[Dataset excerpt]

▼

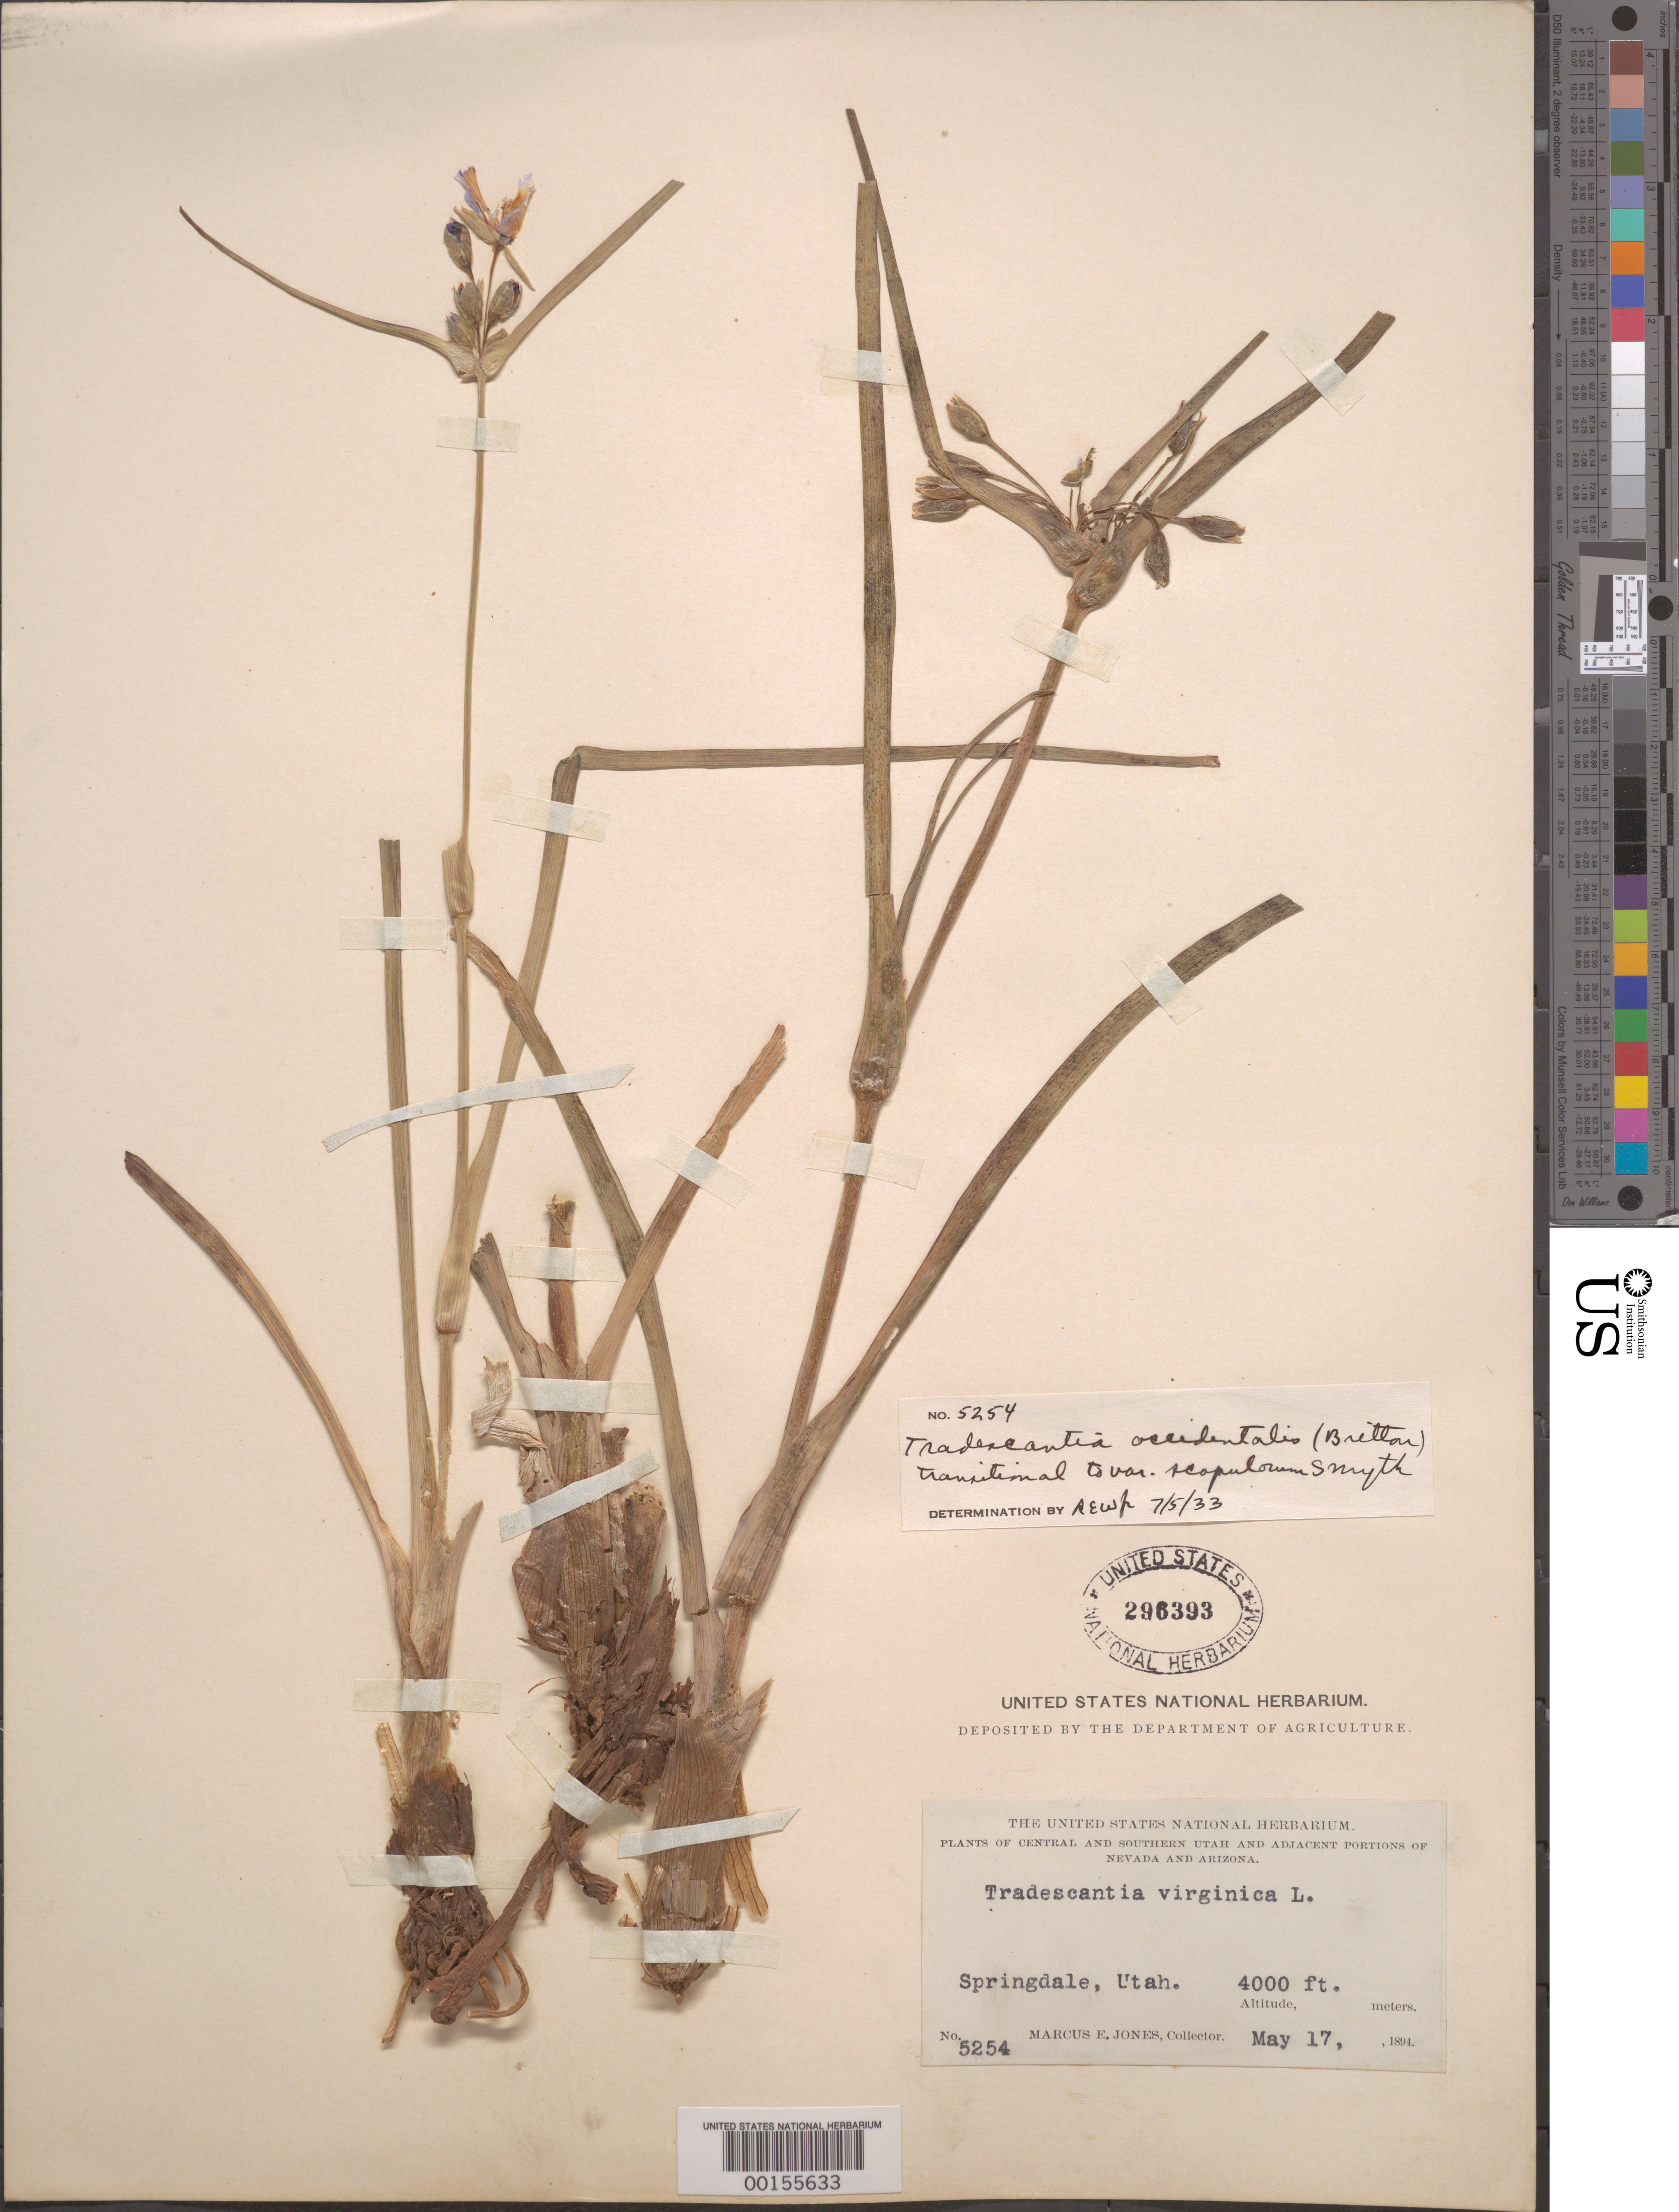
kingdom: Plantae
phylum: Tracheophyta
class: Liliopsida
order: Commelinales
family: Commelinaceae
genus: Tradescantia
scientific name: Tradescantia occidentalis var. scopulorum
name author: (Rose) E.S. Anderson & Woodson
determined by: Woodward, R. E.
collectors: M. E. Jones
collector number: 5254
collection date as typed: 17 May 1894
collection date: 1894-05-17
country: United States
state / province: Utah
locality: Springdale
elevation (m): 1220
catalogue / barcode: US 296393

▲

» TASK PROMPT:
Format every line of the records above as a Markdown table with the columns Number and Text, skipping blank lines and leaving the pictures out.

» ANSWER TO THIS EXERCISE:
| Number | Text |
|---|---|
| 1 | kingdom: Plantae |
| 2 | phylum: Tracheophyta |
| 3 | class: Liliopsida |
| 4 | order: Commelinales |
| 5 | family: Commelinaceae |
| 6 | genus: Tradescantia |
| 7 | scientific name: Tradescantia occidentalis var. scopulorum |
| 8 | name author: (Rose) E.S. Anderson & Woodson |
| 9 | determined by: Woodward, R. E. |
| 10 | collectors: M. E. Jones |
| 11 | collector number: 5254 |
| 12 | collection date as typed: 17 May 1894 |
| 13 | collection date: 1894-05-17 |
| 14 | country: United States |
| 15 | state / province: Utah |
| 16 | locality: Springdale |
| 17 | elevation (m): 1220 |
| 18 | catalogue / barcode: US 296393 |